_REQUIRED WORK_: Within the entries below, the lines from the one with "hfov_deg: 5.3" through the one with "focal_mm: 260" are to be set down exactly, both ends kept.

_EXCERPTED RECORDS_:
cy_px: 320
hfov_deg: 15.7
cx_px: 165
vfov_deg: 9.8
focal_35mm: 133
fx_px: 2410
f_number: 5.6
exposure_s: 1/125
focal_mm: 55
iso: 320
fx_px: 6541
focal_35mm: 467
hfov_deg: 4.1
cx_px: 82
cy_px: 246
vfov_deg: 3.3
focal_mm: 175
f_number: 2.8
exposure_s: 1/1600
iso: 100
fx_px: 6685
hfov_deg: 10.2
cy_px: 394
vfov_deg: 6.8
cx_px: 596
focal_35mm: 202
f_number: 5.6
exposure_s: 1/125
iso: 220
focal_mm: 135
...
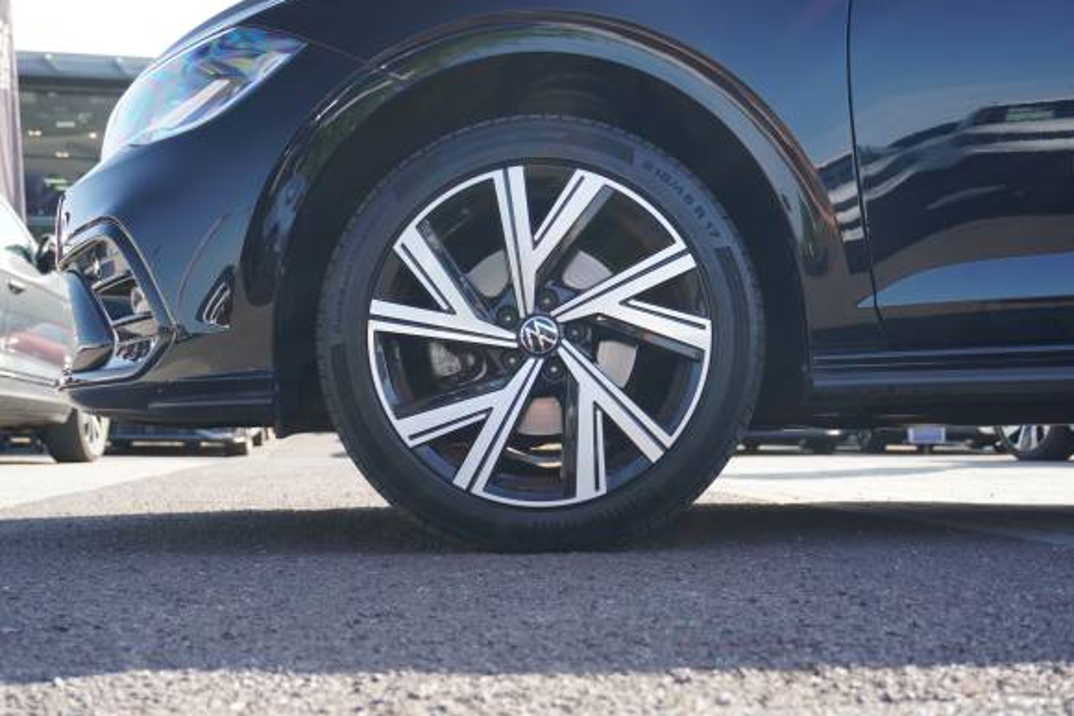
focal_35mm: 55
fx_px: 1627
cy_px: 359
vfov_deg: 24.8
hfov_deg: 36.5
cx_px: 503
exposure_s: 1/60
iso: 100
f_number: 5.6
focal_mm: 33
--
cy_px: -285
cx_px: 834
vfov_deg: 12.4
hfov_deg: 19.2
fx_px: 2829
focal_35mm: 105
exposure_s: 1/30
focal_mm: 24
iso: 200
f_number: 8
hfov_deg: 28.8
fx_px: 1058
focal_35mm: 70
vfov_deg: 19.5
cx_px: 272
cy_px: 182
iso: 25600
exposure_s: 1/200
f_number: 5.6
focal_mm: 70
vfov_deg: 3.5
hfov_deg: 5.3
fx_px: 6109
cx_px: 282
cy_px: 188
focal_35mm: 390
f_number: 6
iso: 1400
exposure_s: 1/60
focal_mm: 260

_EXERCISE SOLUTION_:
hfov_deg: 5.3
fx_px: 6109
cx_px: 282
cy_px: 188
focal_35mm: 390
f_number: 6
iso: 1400
exposure_s: 1/60
focal_mm: 260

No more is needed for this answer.